TASK INSTRUCTIONS —
In the listing, find every line that has the string "info" and copy it.

RECORDED DATA —
• • • • •

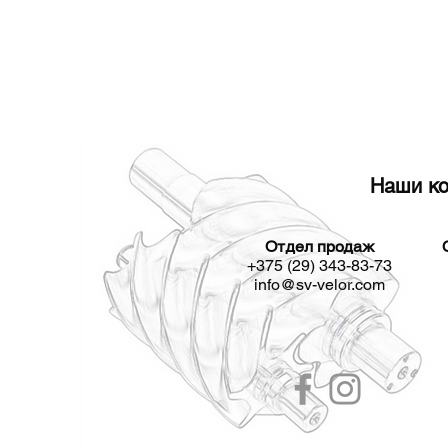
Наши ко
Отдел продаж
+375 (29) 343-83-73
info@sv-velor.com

• • • • •

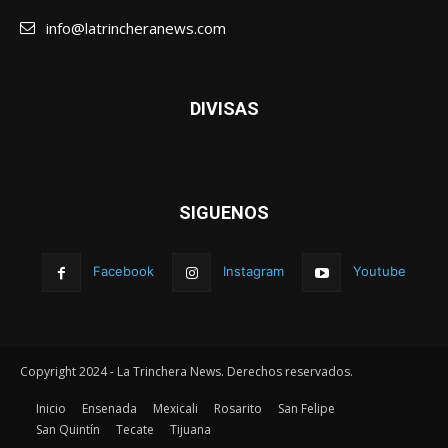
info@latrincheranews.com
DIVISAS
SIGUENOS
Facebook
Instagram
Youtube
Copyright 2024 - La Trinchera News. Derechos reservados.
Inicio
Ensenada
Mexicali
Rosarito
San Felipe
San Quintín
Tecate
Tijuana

• • • • •

RESULT BELOW —
info@sv-velor.com
info@latrincheranews.com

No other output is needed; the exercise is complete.